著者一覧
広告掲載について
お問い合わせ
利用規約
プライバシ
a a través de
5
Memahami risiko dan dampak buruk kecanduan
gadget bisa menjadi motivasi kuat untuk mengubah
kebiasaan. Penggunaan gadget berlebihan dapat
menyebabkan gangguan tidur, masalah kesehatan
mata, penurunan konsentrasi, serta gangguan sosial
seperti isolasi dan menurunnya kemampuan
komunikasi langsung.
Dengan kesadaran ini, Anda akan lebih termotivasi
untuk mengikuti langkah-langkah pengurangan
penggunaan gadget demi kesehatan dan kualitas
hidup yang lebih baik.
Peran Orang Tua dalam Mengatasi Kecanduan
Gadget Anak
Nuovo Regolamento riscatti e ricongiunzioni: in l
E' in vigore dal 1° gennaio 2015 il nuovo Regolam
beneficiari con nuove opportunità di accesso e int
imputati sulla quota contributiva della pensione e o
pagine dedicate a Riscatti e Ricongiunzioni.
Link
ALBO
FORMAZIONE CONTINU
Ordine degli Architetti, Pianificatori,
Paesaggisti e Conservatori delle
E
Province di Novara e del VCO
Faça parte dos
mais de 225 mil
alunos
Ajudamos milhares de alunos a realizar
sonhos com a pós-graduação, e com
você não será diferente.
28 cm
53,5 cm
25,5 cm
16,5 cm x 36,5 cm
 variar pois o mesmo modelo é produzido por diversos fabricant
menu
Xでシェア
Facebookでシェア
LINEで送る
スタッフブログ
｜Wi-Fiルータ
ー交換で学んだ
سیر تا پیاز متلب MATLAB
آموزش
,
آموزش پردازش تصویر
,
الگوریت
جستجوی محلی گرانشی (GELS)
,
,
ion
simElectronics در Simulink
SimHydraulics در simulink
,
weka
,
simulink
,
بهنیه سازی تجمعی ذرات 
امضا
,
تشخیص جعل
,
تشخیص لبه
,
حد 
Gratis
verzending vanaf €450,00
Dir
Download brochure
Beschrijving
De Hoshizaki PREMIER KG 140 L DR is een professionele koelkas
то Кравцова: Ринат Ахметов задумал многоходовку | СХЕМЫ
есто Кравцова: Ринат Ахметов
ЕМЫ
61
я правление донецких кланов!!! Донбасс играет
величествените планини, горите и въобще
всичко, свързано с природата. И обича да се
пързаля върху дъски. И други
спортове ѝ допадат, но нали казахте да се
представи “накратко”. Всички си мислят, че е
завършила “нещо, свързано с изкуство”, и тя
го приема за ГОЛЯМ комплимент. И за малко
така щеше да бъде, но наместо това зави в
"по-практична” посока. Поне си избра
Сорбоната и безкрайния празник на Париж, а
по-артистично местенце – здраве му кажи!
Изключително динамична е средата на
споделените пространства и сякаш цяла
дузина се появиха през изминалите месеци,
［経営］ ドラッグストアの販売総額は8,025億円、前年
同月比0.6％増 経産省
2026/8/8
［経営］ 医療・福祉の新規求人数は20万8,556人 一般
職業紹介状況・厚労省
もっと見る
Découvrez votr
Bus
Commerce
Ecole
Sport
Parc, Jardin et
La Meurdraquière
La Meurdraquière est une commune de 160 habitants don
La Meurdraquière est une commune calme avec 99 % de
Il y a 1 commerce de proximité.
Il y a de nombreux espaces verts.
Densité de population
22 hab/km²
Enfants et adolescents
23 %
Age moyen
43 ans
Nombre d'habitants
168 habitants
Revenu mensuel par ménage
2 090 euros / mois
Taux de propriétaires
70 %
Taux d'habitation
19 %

== == ==

What lines in the records above include the string "свързано"? Copy each one.

ANSWER:
всичко, свързано с природата. И обича да се
завършила “нещо, свързано с изкуство”, и тя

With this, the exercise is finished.